Group project outline – Performing (In)visibility


Stacey Manos – skm9566@nyu.edu
Nadia Hannan – Nh923@nyu.edu
Monika Błaszczak – meb10135@nyu.edu
Danielle Martins de Farias – daniellemartinsdefarias@gmail.com
Mel Adún – pma9372@nyu.edu

às vezes sou o policial que me suspeito
me peço documentos
e mesmo de posse deles
me prendo
e me dou porrada

às vezes sou o porteiro
não me deixando entrar em mim mesmo
a não ser
pela porta de serviço

Cuti, Quebranto

 

For our group final we have chosen to focus on the concepts of invisibility and witnessing as it relates to the ideas of memory, trauma, and performance we have been discussing this semester. Our project will ask classmates, friends, family, community members, and strangers to respond anonymously to prompts that encourage them to reflect on their own interior, invisible thoughts and experiences, as well as how they see themselves reflected in the world around them. Responses will be gathered digitally through online submissions, and in person, through physical drop boxes and assembled in a visual mural in an attempt to  render visible those people, identities, experiences, and thoughts made invisible. As Judith Herman writes in Truth and Repair, there “are enduring public proclamations that tell us whom our society honors and respects. Sometimes directly, more often by omission, they also tell us who is to be dishonored and disrespected, who is to be invisible” (16). What can we learn and what can we do through making visible what society has told us should remain hidden? What possibilities does this act of witnessing open up? As Cathy Caruth advocates that the trauma requires integration, both for the sake of testimony and cure, verbalizing, even in written words, can be a way of breaking a cycle of silence.
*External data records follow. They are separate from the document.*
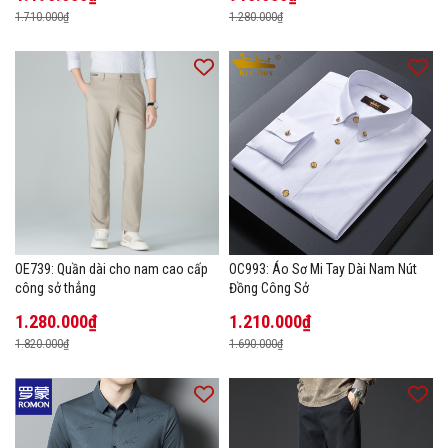
1.710.000₫
1.280.000₫
OE739: Quần dài cho nam cao cấp
OC993: Áo Sơ Mi Tay Dài Nam Nút
công sở thẳng
Đồng Công Sở
1.280.000₫
1.210.000₫
1.820.000₫
1.690.000₫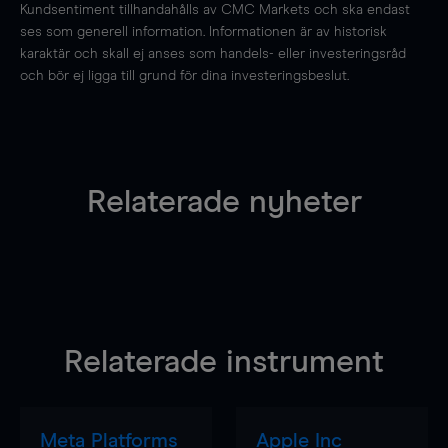
Kundsentiment tillhandahålls av CMC Markets och ska endast
ses som generell information. Informationen är av historisk
karaktär och skall ej anses som handels- eller investeringsråd
och bör ej ligga till grund för dina investeringsbeslut.
Relaterade nyheter
Relaterade instrument
Meta Platforms
Apple Inc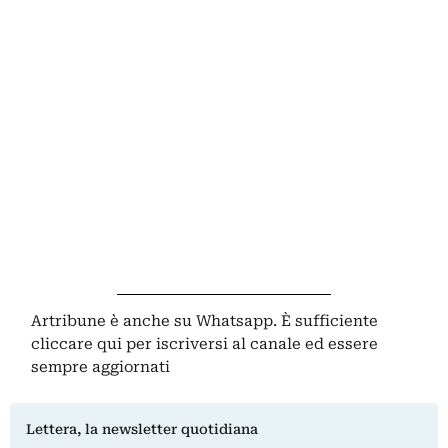
Artribune è anche su Whatsapp. È sufficiente
cliccare qui
per iscriversi al canale ed essere
sempre aggiornati
Lettera, la newsletter quotidiana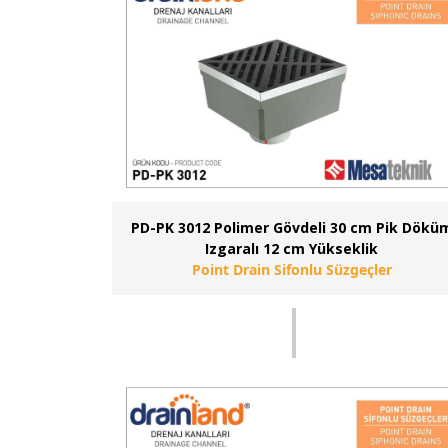
PD-PK 3012 Polimer Gövdeli 30 cm Pik Dökü
Izgaralı 12 cm Yükseklik
Point Drain Sifonlu Süzgeçler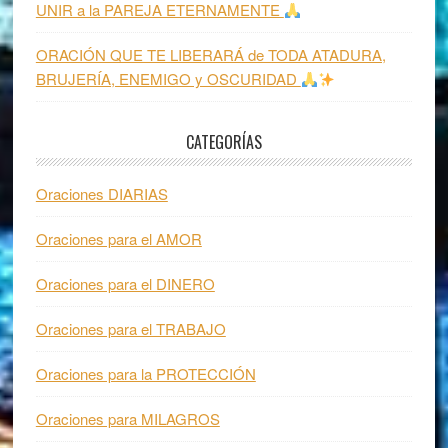
UNIR a la PAREJA ETERNAMENTE
ORACIÓN QUE TE LIBERARÁ de TODA ATADURA,
BRUJERÍA, ENEMIGO y OSCURIDAD
CATEGORÍAS
Oraciones DIARIAS
Oraciones para el AMOR
Oraciones para el DINERO
Oraciones para el TRABAJO
Oraciones para la PROTECCIÓN
Oraciones para MILAGROS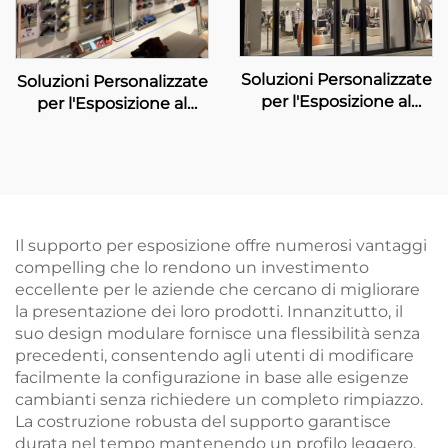
Soluzioni Personalizzate
Soluzioni Personalizzate
per l'Esposizione al
per l'Esposizione al
Dettaglio per UR
Dettaglio per ANTA
Sports
Il supporto per esposizione offre numerosi vantaggi
compelling che lo rendono un investimento
eccellente per le aziende che cercano di migliorare
la presentazione dei loro prodotti. Innanzitutto, il
suo design modulare fornisce una flessibilità senza
precedenti, consentendo agli utenti di modificare
facilmente la configurazione in base alle esigenze
cambianti senza richiedere un completo rimpiazzo.
La costruzione robusta del supporto garantisce
durata nel tempo mantenendo un profilo leggero,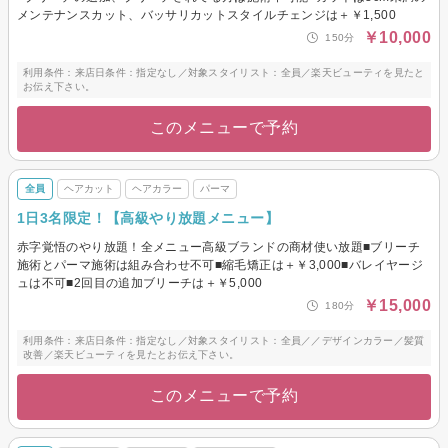
メンテナンスカット、バッサリカットスタイルチェンジは＋￥1,500
￥10,000
150分
利用条件：来店日条件：指定なし／対象スタイリスト：全員／楽天ビューティを見たと
お伝え下さい。
このメニューで予約
全員
ヘアカット
ヘアカラー
パーマ
1日3名限定！【高級やり放題メニュー】
赤字覚悟のやり放題！全メニュー高級ブランドの商材使い放題■ブリーチ
施術とパーマ施術は組み合わせ不可■縮毛矯正は＋￥3,000■バレイヤージ
ュは不可■2回目の追加ブリーチは＋￥5,000
￥15,000
180分
利用条件：来店日条件：指定なし／対象スタイリスト：全員／／デザインカラー／髪質
改善／楽天ビューティを見たとお伝え下さい。
このメニューで予約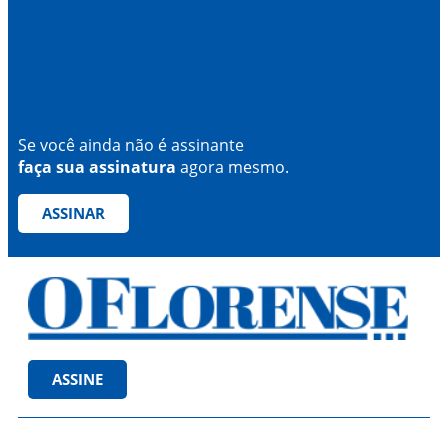
Se você ainda não é assinante
faça sua assinatura
agora mesmo.
ASSINAR
ASSINE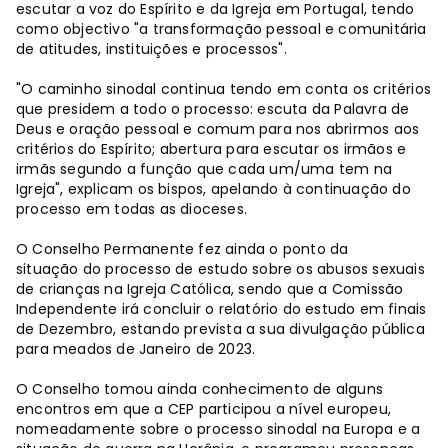
escutar a voz do Espírito e da Igreja em Portugal, tendo
como objectivo "a transformação pessoal e comunitária
de atitudes, instituições e processos".
"O caminho sinodal continua tendo em conta os critérios
que presidem a todo o processo: escuta da Palavra de
Deus e oração pessoal e comum para nos abrirmos aos
critérios do Espírito; abertura para escutar os irmãos e
irmãs segundo a função que cada um/uma tem na
Igreja", explicam os bispos, apelando à continuação do
processo em todas as dioceses.
O Conselho Permanente fez ainda o ponto da
situação do processo de estudo sobre os abusos sexuais
de crianças na Igreja Católica, sendo que a Comissão
Independente irá concluir o relatório do estudo em finais
de Dezembro, estando prevista a sua divulgação pública
para meados de Janeiro de 2023.
O Conselho tomou ainda conhecimento de alguns
encontros em que a CEP participou a nível europeu,
nomeadamente sobre o processo sinodal na Europa e a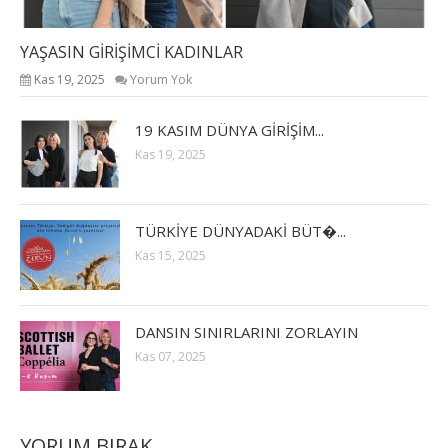
YAŞASIN GİRİŞİMCİ KADINLAR
Kas 19, 2025
Yorum Yok
19 KASIM DÜNYA GİRİŞİM...
Kas 19, 2025
TÜRKİYE DÜNYADAKİ BÜT�...
Kas 15, 2025
DANSIN SINIRLARINI ZORLAYIN
Kas 07, 2025
YORUM BIRAK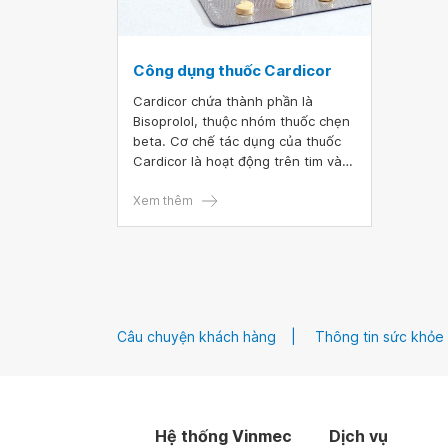
Công dụng thuốc Cardicor
Cardicor chứa thành phần là
Bisoprolol, thuộc nhóm thuốc chẹn
beta. Cơ chế tác dụng của thuốc
Cardicor là hoạt động trên tim và
mạch máu, ức chế tín hiệu thần
kinh giúp tim đập chậm hơn, giảm
Xem thêm
sức căng cơ. Kết quả là áp lực của
máu trong các mạch máu giảm
xuống và tim sẽ dễ dàng bơm máu
đi khắp cơ thể hơn.
Câu chuyện khách hàng
Thông tin sức khỏe
Hệ thống Vinmec
Dịch vụ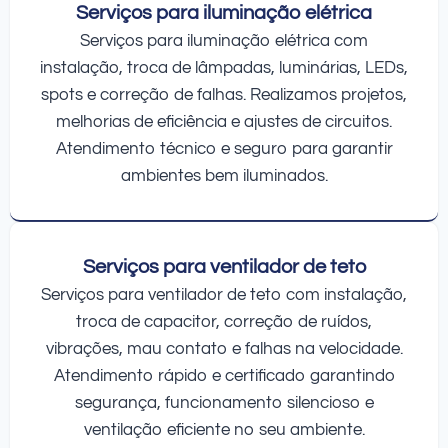
Serviços para iluminação elétrica
Serviços para iluminação elétrica com
instalação, troca de lâmpadas, luminárias, LEDs,
spots e correção de falhas. Realizamos projetos,
melhorias de eficiência e ajustes de circuitos.
Atendimento técnico e seguro para garantir
ambientes bem iluminados.
Serviços para ventilador de teto
Serviços para ventilador de teto com instalação,
troca de capacitor, correção de ruídos,
vibrações, mau contato e falhas na velocidade.
Atendimento rápido e certificado garantindo
segurança, funcionamento silencioso e
ventilação eficiente no seu ambiente.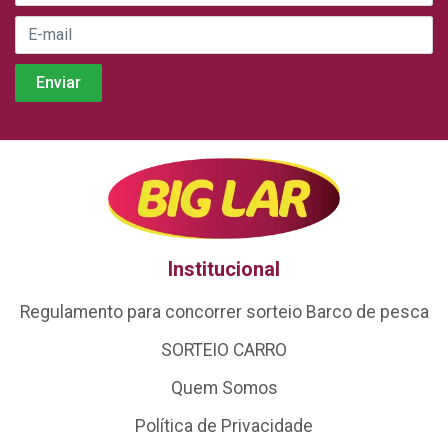
Institucional
Regulamento para concorrer sorteio Barco de pesca
SORTEIO CARRO
Quem Somos
Política de Privacidade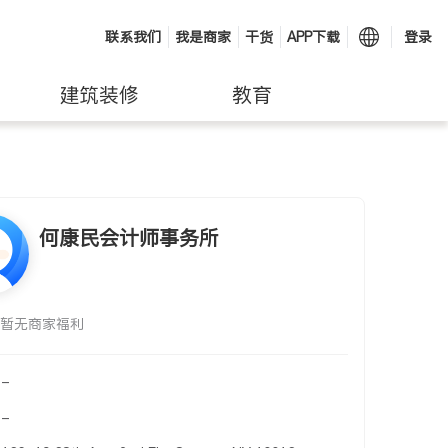
联系我们
我是商家
干货
APP下载
登录
建筑装修
教育
何康民会计师事务所
暂无商家福利
-
-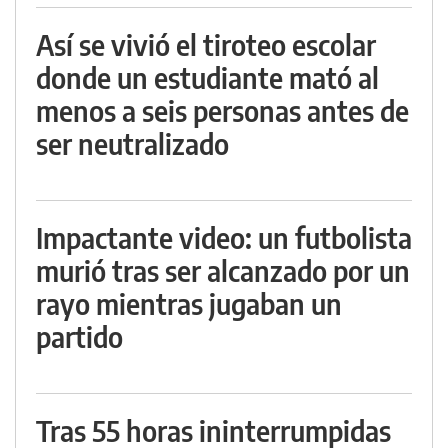
Así se vivió el tiroteo escolar
donde un estudiante mató al
menos a seis personas antes de
ser neutralizado
Impactante video: un futbolista
murió tras ser alcanzado por un
rayo mientras jugaban un
partido
Tras 55 horas ininterrumpidas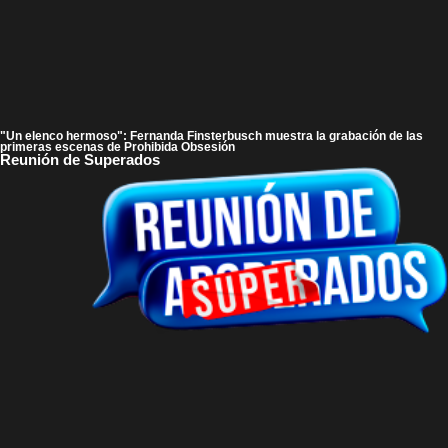
"Un elenco hermoso": Fernanda Finsterbusch muestra la grabación de las
primeras escenas de Prohibida Obsesión
Reunión de Superados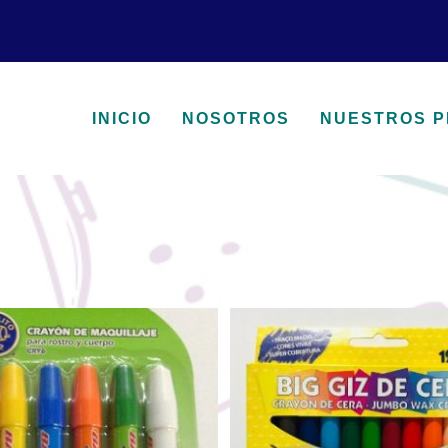
INICIO
NOSOTROS
NUESTROS 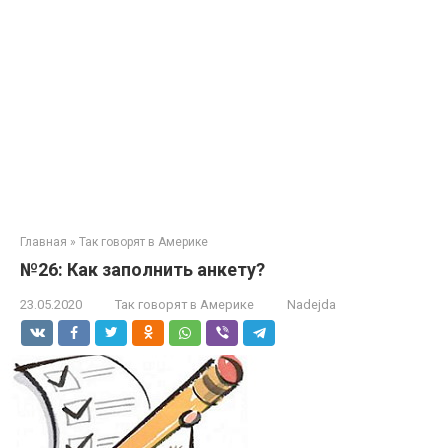
Главная
»
Так говорят в Америке
№26: Как заполнить анкету?
23.05.2020
Так говорят в Америке
Nadejda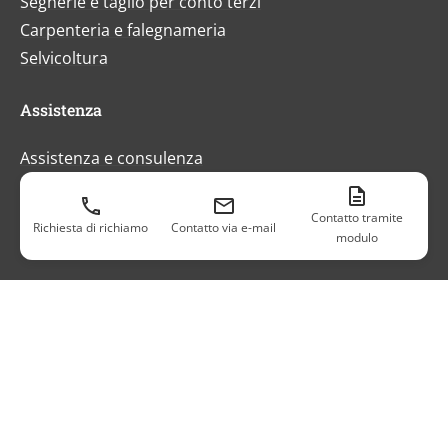
Segherie e taglio per conto terzi
Carpenteria e falegnameria
Selvicoltura
Assistenza
Assistenza e consulenza
FAQ
Referenti per vendita e assistenza
Contatto tramite
Richiesta di richiamo
Contatto via e-mail
modulo
Finanziamento e consulenza
News ed eventi
News
Fiere ed eventi
Certificati e premi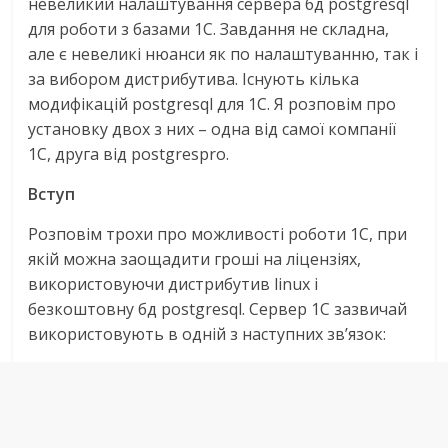
невеликий налаштування сервера бд postgresql
для роботи з базами 1С. Завдання не складна,
але є невеликі нюанси як по налаштуванню, так і
за вибором дистрибутива. Існують кілька
модифікацій postgresql для 1С. Я розповім про
установку двох з них – одна від самої компанії
1С, друга від postgrespro.
Вступ
Розповім трохи про можливості роботи 1С, при
якій можна заощадити гроші на ліцензіях,
використовуючи дистрибутив linux і
безкоштовну бд postgresql. Сервер 1С зазвичай
використовують в одній з наступних зв’язок: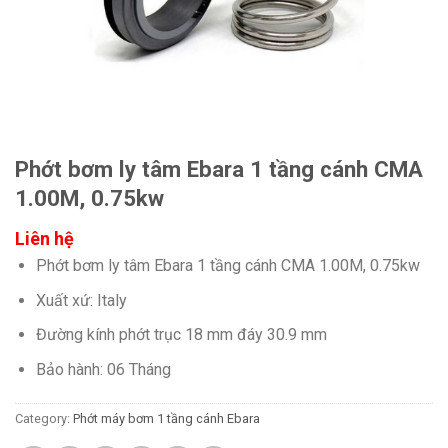
Phớt bơm ly tâm Ebara 1 tầng cánh CMA
1.00M, 0.75kw
Liên hệ
Phớt bơm ly tâm Ebara 1 tầng cánh CMA 1.00M, 0.75kw
Xuất xứ: Italy
Đường kính phớt trục 18 mm đáy 30.9 mm
Bảo hành: 06 Tháng
Category:
Phớt máy bơm 1 tầng cánh Ebara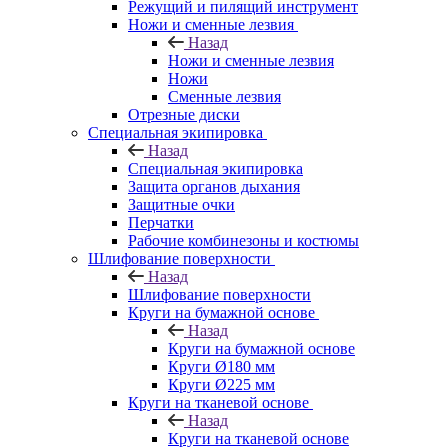
Режущий и пилящий инструмент
Ножи и сменные лезвия
Назад
Ножи и сменные лезвия
Ножи
Сменные лезвия
Отрезные диски
Специальная экипировка
Назад
Специальная экипировка
Защита органов дыхания
Защитные очки
Перчатки
Рабочие комбинезоны и костюмы
Шлифование поверхности
Назад
Шлифование поверхности
Круги на бумажной основе
Назад
Круги на бумажной основе
Круги Ø180 мм
Круги Ø225 мм
Круги на тканевой основе
Назад
Круги на тканевой основе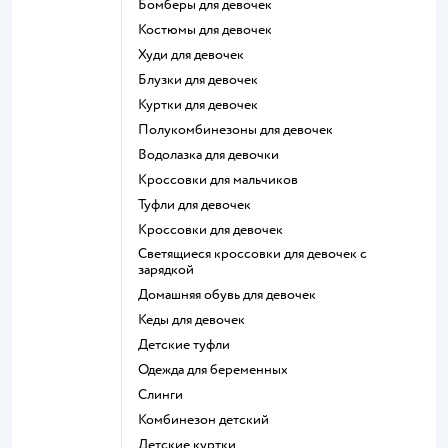
Бомберы для девочек
Костюмы для девочек
Худи для девочек
Блузки для девочек
Куртки для девочек
Полукомбинезоны для девочек
Водолазка для девочки
Кроссовки для мальчиков
Туфли для девочек
Кроссовки для девочек
Светящиеся кроссовки для девочек с
зарядкой
Домашняя обувь для девочек
Кеды для девочек
Детские туфли
Одежда для беременных
Слинги
Комбинезон детский
Детские куртки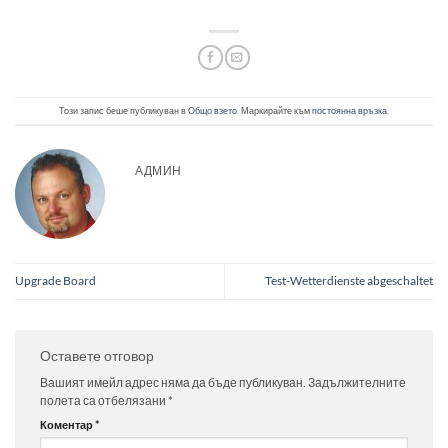
Този запис беше публикуван в
Общо взето
. Маркирайте към
постоянна връзка
.
АДМИН
Upgrade Board
Test-Wetterdienste abgeschaltet
Оставете отговор
Вашият имейл адрес няма да бъде публикуван.
Задължителните
полета са отбелязани
*
Коментар
*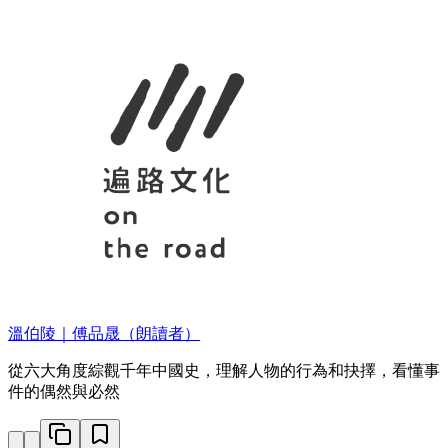
溫伯陵｜傅品晟（朗讀者）
從六大角度綜觀千年中國史，理解人物的行為和抉擇，看懂事
件的偶然與必然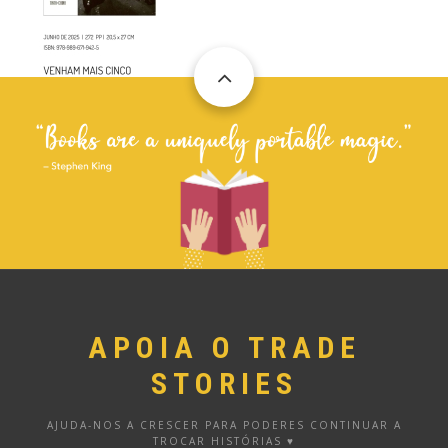
APOIA O TRADE
STORIES
AJUDA-NOS A CRESCER PARA PODERES CONTINUAR A
TROCAR HISTÓRIAS ♥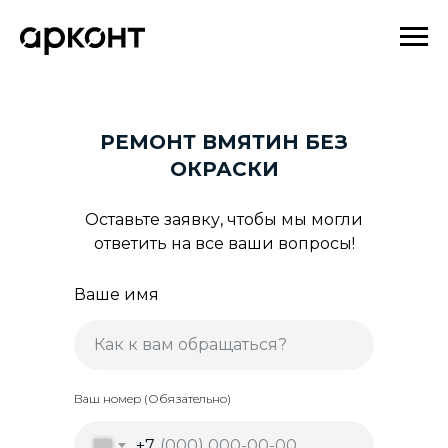
РЕМОНТ ВМЯТИН БЕЗ
ОКРАСКИ
Оставьте заявку, чтобы мы могли
ответить на все ваши вопросы!
Ваше имя
Ваш номер (Обязательно)
+7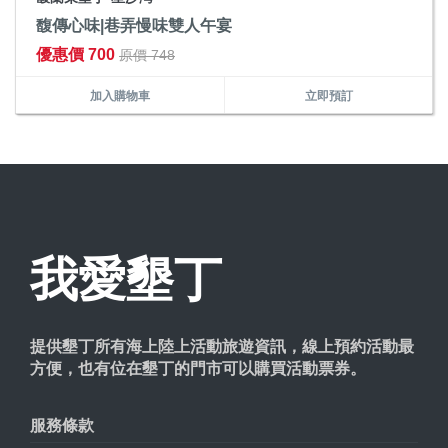
馥傳心味|巷弄慢味雙人午宴
優惠價 700
原價 748
加入購物車
立即預訂
我愛墾丁
提供墾丁所有海上陸上活動旅遊資訊，線上預約活動最
方便，也有位在墾丁的門市可以購買活動票券。
服務條款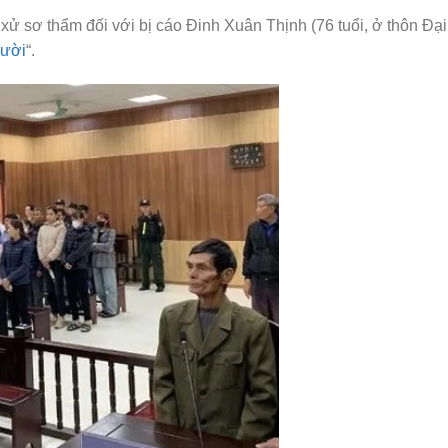
ử sơ thẩm đối với bị cáo Đinh Xuân Thịnh (76 tuổi, ở thôn Đạ
gười
“.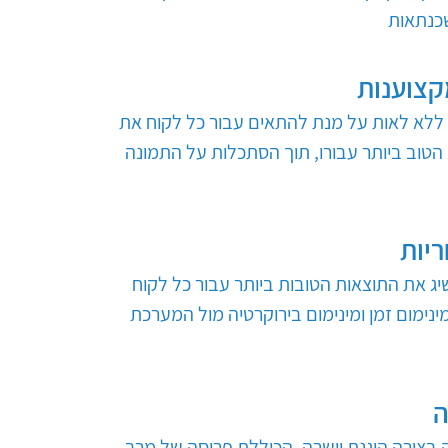
כנתאות
קצוענות
ללא לאות על מנת להתאים עבור כל לקוח את
טוב ביותר עבורו, תוך הסתכלות על התמונה
ריות
יג את התוצאות הטובות ביותר עבור כל לקוח
מינימום זמן ומינימום בירוקרטיה מול המערכת
ה
ה בצורה הוגנת וישרה, הכוללת פריסה של מרב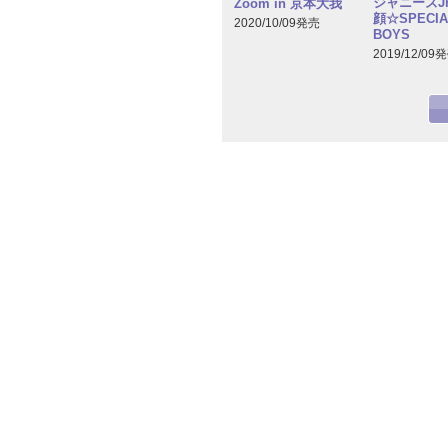
ジャニーズJr
Zoom in 京本大我
顔☆SPECIA
2020/10/09発売
BOYS
2019/12/09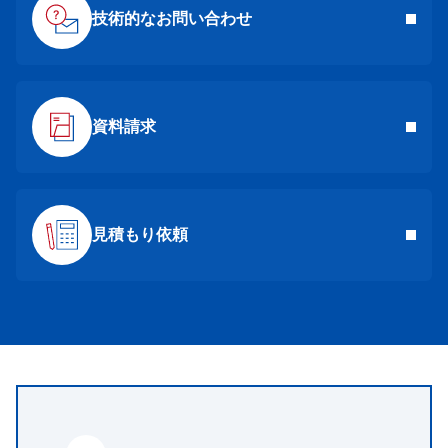
技術的なお問い合わせ
資料請求
見積もり依頼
As Caruth writes in Explorations in Memory, “If PTSD must be understood as a pathological symptom, then it is not so much a symptom of the unconscious, as it is a symptom of history” (5). In our project, we are interested in investigating the personal experience of (in)visibility as a symptom of history and of patriarchal racial cisheteronormative capitalism. Our ethos will involve interviewing people from various backgrounds and contexts regarding their experiences of (in)visibility. This will allow us to see how personal trauma is always deeply implicated in a larger social, political, and cultural context. Furthermore, our inquiry will allow us to create a thread of connection between seemingly unrelated struggles. By gathering responses physically in New York City and online, reaching out to various communities that we are a part of across the globe, we will be able to form an archive of diverse experiences related to (in)visibility.

In preparation for our project, Monika and Stacey will be preparing the interview questions or guiding prompts. They will also be working on creating a digital google form to post on social media and gather responses from anonymous participants. This form will also be included in the Performance Studies newsletter sent out to our department, for those who wish to answer. Some prompts that we are currently working with are: “Can you recall a time when you watched something unfold and you wished you had acted instead of just watched?” “What do people not want to see?” What do people intentionally or unintentionally always seem to look away from?” “What is made invisible by different cultures, families, and social structures?” What is something you really need to get off your chest?”, and “Tell us something you never told anyone”. These questions have an intentional level of vagueness so that they can share whatever information they feel comfortable doing so. We are very interested in the experience of erasure in certain groups of people, erasure by communities, countries, and societies that often turns into isolation and invisibility. We are interested in how people become invisible, and if there is a possibility for reversal within that system.

Since we are all from different parts of the world, all of us will be posting on our respective social media accounts so we can reach a wider audience and have a great diversity of thought and experience reflected in our findings. Also, we will reach out to NYU’s Instagram account and ask them to post the QR code as well.  Danielle will be taking the lead in organizing and transcribing our responses and creating an archive.  Mel will be responsible for preparing the five boxes that will be placed in strategic locations to be determined by the group to gather the responses.

Nadia will also be helping with the organizing and transcribing process, including collecting and displaying physical and digital responses in a way that highlights the various narratives of (in)visibility. Nadia will also be working on conceptualizing the responses and our process around the figure of the witness/spectator thinking through the act of sharing to an invisible witness (anonymously) and what can be done by displaying and making visible these responses.